The history of conflict and maltreatment seems to influence contemporary tribal BD/ED. Informants at some of the participating tribes said that a general mistrust of non-Indian or off-reservation businesses and people results in a focus on internal development. Notwithstanding a lack of investment capital, some tribes in the study tended to plan for and to develop "home-grown" initiatives rather than seek off-reservation businesses to locate facilities or to co-invest on the reservation. At these tribes, most development planning focused on ideas developed by tribal programs or individuals. Initiatives involving partnerships with businesses outside the reservation economy of such tribes were rare. While some of these tribes coordinate development planning in a regional context, working with adjacent counties or regional economic development organizations, informants expressed little enthusiasm for such coordination.

There are, however, important exceptions to the inward focus on tribal BD/ED. Mississippi Choctaw started their modern economic development with the construction of an industrial park and a nationwide recruitment campaign to attract businesses to locate plants on the reservation. The Choctaw have continued this expansive vision by locating tribally owned businesses off their reservation and by entering into partnerships with non-Indian businesses. Other tribes participating in the study (Cheyenne River Sioux, Gila River, Turtle Mountain Chippewa), in part influenced by the success of the Choctaw, have opened business or industrial parks on their reservations and seek non-Indian tenants. The Citizen Potawatomi tribe purchased and operates a bank located in nearby Shawnee, Oklahoma. The First National Bank of Shawnee operates like any local bank, with tribal members representing a minority of the bank's customers. Navajo Nation has granted a lease to Peabody Coal Company to mine coal on its reservation and works with a consortium of power companies in operating the coal-fired Four Corners power generation facility that provides electricity to Arizona, California, and New Mexico.(15)

The two Native corporations in the study were much more open to working with and investing in businesses and activities outside the villages of their shareholders. Alaska Native communities share with American Indian communities a history of abuse and exploitation during the colonial period and after; many Alaska Native groups share a distrust of non-Native businesses. Nevertheless, the Alaska Native corporations have invested broadly in the economy of the United States. Study informants suggested several reasons for this openness to investment outside their Native communities:

  • Their organization as corporations with individual members of tribes or Native villages owning shares in the corporation
  • The relatively large amount of liquid assets they received when they were created (pursuant to the enactment of ANCSA)
  • Their mission of protecting and expanding their assets
  • Utilization of professional financial advisors to guide their investments

While profitable investment opportunities in the remote Native villages are scarce, the Native corporations do seek to promote BD/ED in their constituent Native villages. For example, Doyon created Doyon Tourism, Inc. to promote tourism in its region. Doyon's land and natural resources department manages its ANCSA lands, generates income and job opportunities for shareholders, and promotes traditional shareholder uses of Doyon lands. The Bristol Bay Native Corporation maintains a directory of businesses owned by its shareholders and works with the Bristol Bay Health Corporation and Bristol Bay Native Association to promote job opportunities in the region.

----------

* _Activity_: Sum up the text on tribal business development in three sentences. The lines after this text come from a different source.

* _Source data_:
----------

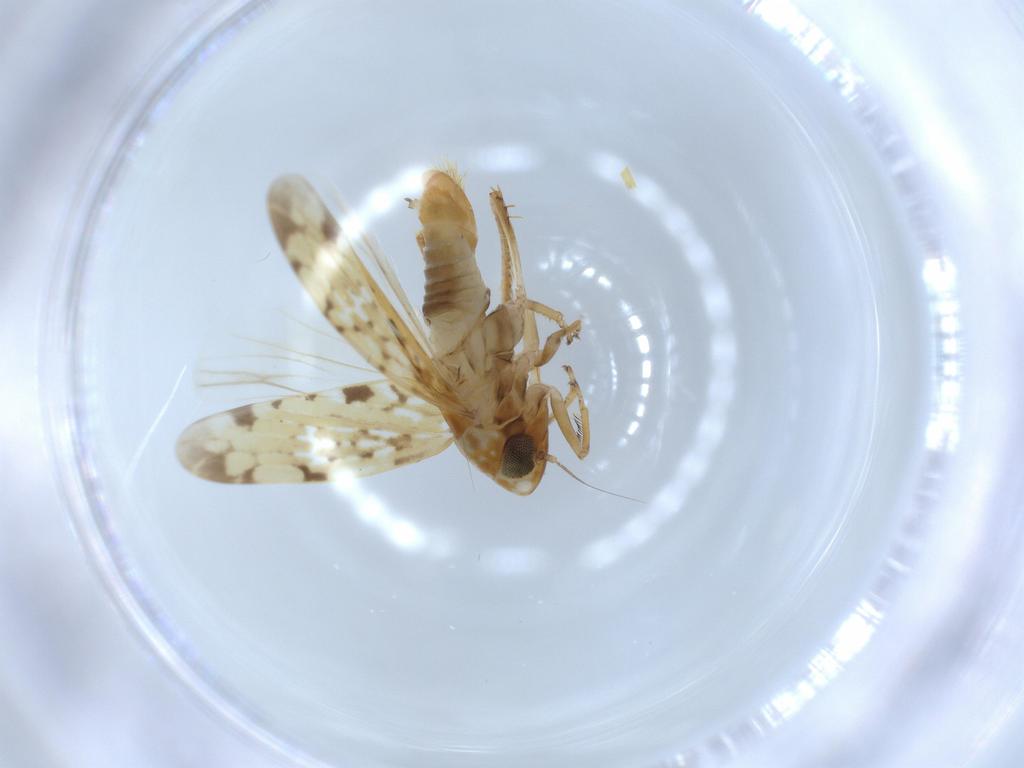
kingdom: Animalia
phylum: Arthropoda
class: Insecta
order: Hemiptera
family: Cicadellidae
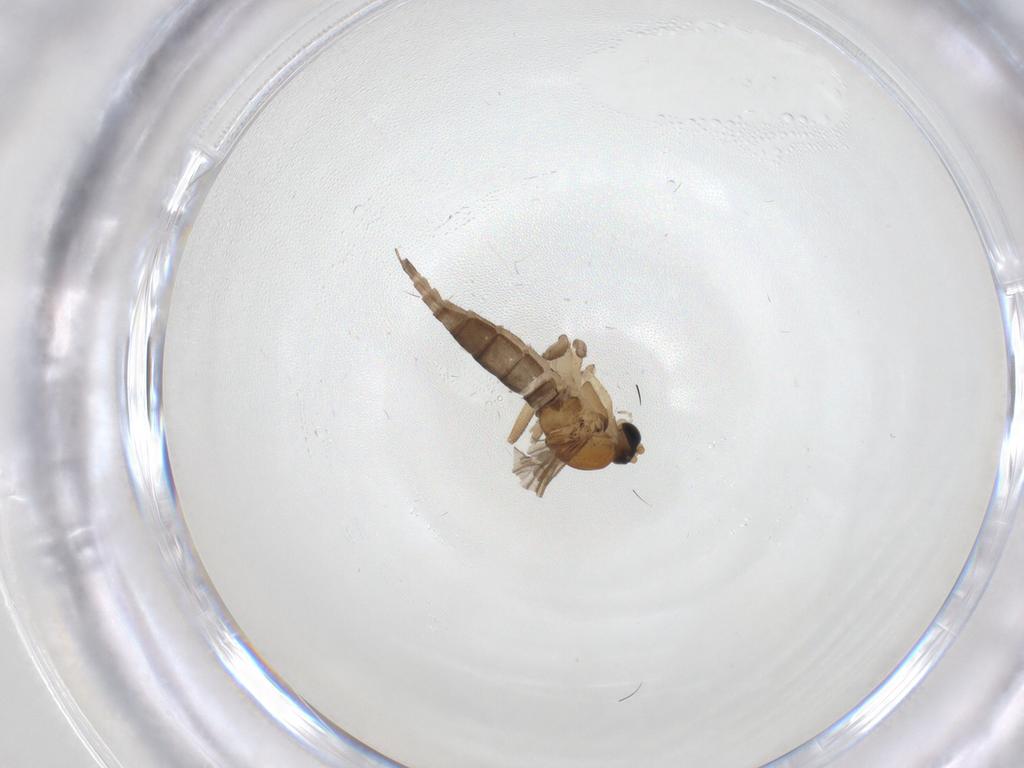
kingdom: Animalia
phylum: Arthropoda
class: Insecta
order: Diptera
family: Sciaridae
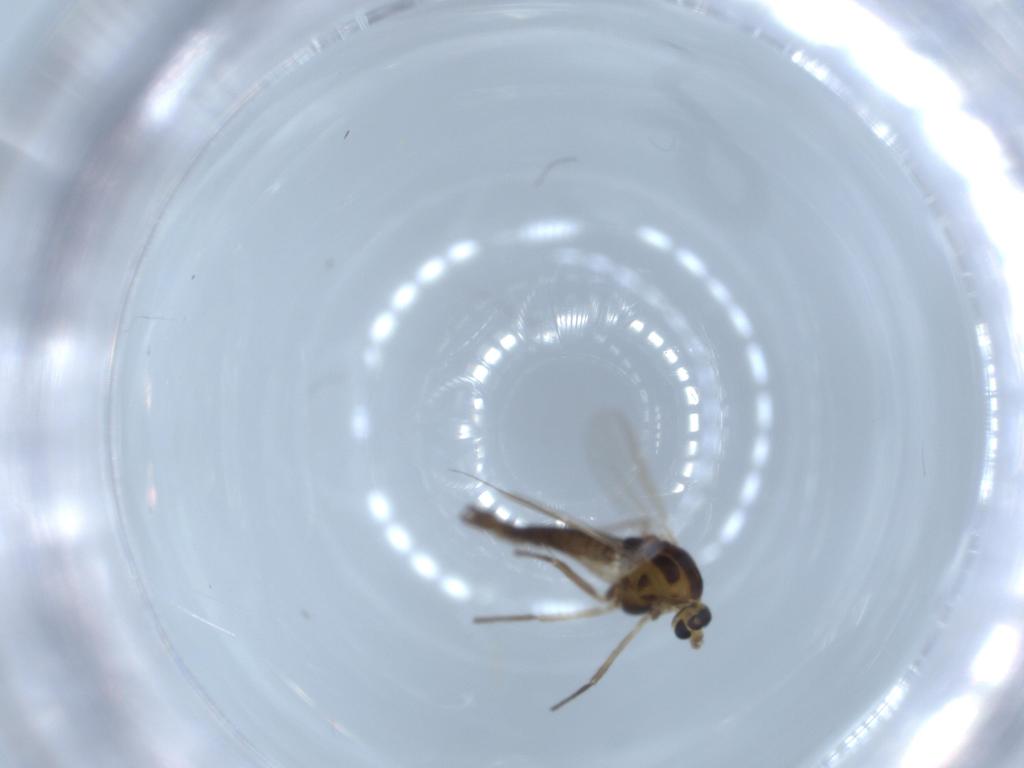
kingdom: Animalia
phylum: Arthropoda
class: Insecta
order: Diptera
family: Chironomidae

----------

* _Your response_: Because of a history of conflict and mistrust, some tribes in the study favor home-grown development over partnerships with businesses from outside the reservation. There are important exceptions: the Mississippi Choctaw built an industrial park, recruited outside businesses and partnered with non-Indian businesses, and tribes such as the Citizen Potawatomi and Navajo Nation also do business beyond their reservations. The two Alaska Native corporations in the study invest broadly in the U.S. economy, for reasons informants linked to their corporate structure, large liquid assets, mission and professional advisors, while still promoting development in their own villages.